ATLANTA -- All 14 SEC coaches and three players from each team will make their way around the College Football Hall of Fame and the Omni Hotel this week, getting fans and media ready for the 2018 college football season that comes on the heels of an All-SEC national title game in the same city seven months earlier. 

The conference has undergone a bit of a face lift since then. Five new coaches leading teams in the conference, six if you include Ole Miss' Matt Luke, who got the job on an interim basis after the SEC Media Days in 2017. There's one of the most unique quarterback battles in college football history going on at Alabama, a coach on the hot seat at LSU and national championship-caliber coach Jimbo Fisher taking over in championship-starved College Station.

What should you watch for over the four days in Atlanta?

1. Will Nick Saban deflect or address questions about his quarterback room? Everybody knows the story by now. Junior Jalen Hurts lost two games in two seasons for the Crimson Tide but was replaced by rising sophomore Tua Tagovailoa in the College Football Playoff National Championship to save an anemic offense. To compound issues, Tagovailoa injured his hand early in spring practice, giving Hurts the majority of the first-team snaps. How will Saban address the situation behind dozens of hot mics? Historically, he has deflected even marginally difficult questions and -- like a seasoned politician -- answered whatever question he wants to answer. The quarterback conundrum is the highest-profile subject he has faced at SEC Media Days since taking over in Tuscaloosa, and he will be pressed hard to give an actual answer to the lingering quarterback question.

2. Plenty of questions for the league's signal callers: Neither Tagovailoa nor Georgia's Jake Fromm will be in attendance, but there's still plenty of questions to go around. Auburn's Jarrett Stidham led his team to an SEC West title and an SEC Championship Game that served as a de facto national quarterfinal. Finding out how much more control he has within the offense and how he will rebound from a disappointing close to an otherwise fantastic season will be eye-opening. Mississippi State's Nick Fitzgerald suffered a nasty ankle injury in the Egg Bowl against Ole Miss but is back with new coach Joe Moorhead -- a proven offensive genius. Finding out how he has adjusted to the new offense while rehabbing will be fascinating, especially since the Bulldogs are the chic pick to do some damage in the West. Missouri's Drew Lock is back after setting the single-season SEC record with 44 touchdown passes. Derek Dooley is in the house as his new offensive coordinator ... but he has never held that title before. How will it work out? Can Mizzou contend in the East? We'll find out.

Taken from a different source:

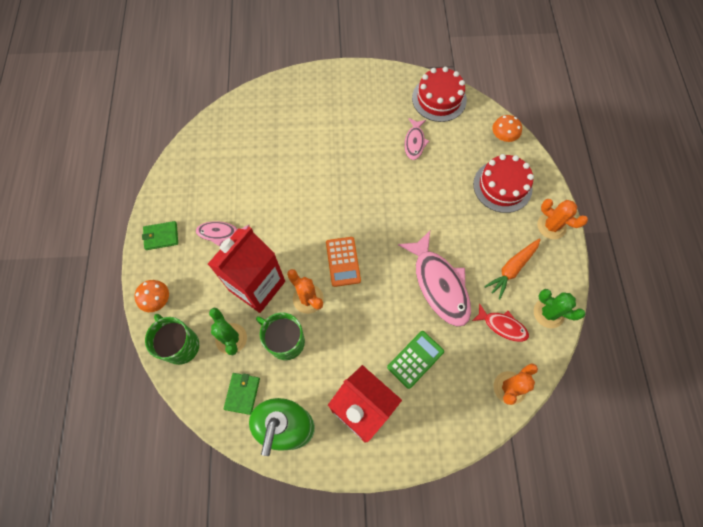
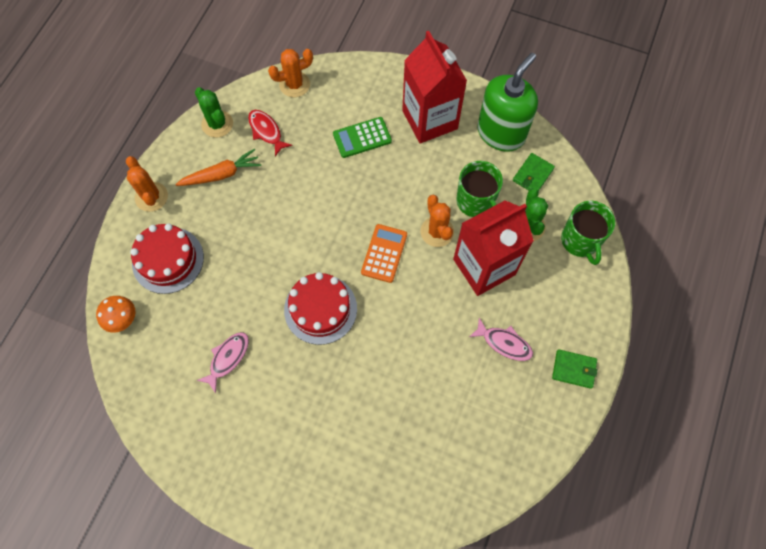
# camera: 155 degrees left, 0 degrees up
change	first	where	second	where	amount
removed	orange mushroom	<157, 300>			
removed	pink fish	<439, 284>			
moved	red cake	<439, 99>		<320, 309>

3. Coach O goes under the microscope: LSU coach Ed Orgeron took a big gamble in the offseason replacing offensive coordinator Matt Canada with veteran Steve Ensminger, who served in the same role in 2016 when Orgeron was the interim coach after Les Miles got fired. With that comes questions. Can the Tigers win games outside of their conservative comfort zone? Do they have a quarterback who is capable of stretching the field consistently? Can they survive with a rushing attack that is vastly inexperienced? Most of all, what happens to Orgeron, the staff and potentially athletic director Joe Alleva if the answers to those questions is "no?" Orgeron has pushed all of his chips to the middle of the table in a critical year that features a brutal schedule including: the normal SEC West powers, defending SEC champion Georgia out of the East and defending ACC Coastal champion Miami in the opener. Coach O better hope he catches a break on the turn or the river, otherwise his career at LSU might be up the creek without a paddle.

4. The enormous pressure on Jimbo Fisher: It's not often that a coach with a national title at a college football powerhouse leaves on his own to take over a program that never seems to capitalize on its enormous potential. But Fisher did just that when he left Florida State for Texas A&M for a whopping $75 million over 10 years. With that paycheck comes pressure, and that pressure builds on itself considering Fisher is in the same neighborhood as Saban at Alabama and Gus Malzahn at Auburn -- both of whom have had their fair share of success in the SEC West. Fisher was a big fish in a small pond in the ACC with only Clemson's Dabo Swinney to worry about. Now he's in the mix with the best of the best in the SEC West. How will that change his approach to coaching, recruiting and his life behind the mic? With that many commas in his paycheck, something tells me he's not going to sweat much in the Texas heat.

5. Can Kirby Smart keep it up in Year 3? Georgia's coach erupted on the scene in his second season between the hedges, winning the SEC and nearly taking home the national title. Now comes the hard part. We've seen several coaches achieve success at high levels early in their careers with varying results. Some have sustained it, like Saban (at LSU and Alabama) and Urban Meyer. Others, like former Auburn coach Gene Chizik and former Florida coach Will Muschamp, couldn't do it. What will Smart do? It's easy to assume that, given Georgia's recruiting base, current roster and Smart's pedigree for more than a decade under Saban, that he'll do just fine. But it's not like Chizik and Muschamp were taking over annual cellar dwellers with massive roster problems. Hearing how Smart will approach the most difficult task any coach has will be fascinating.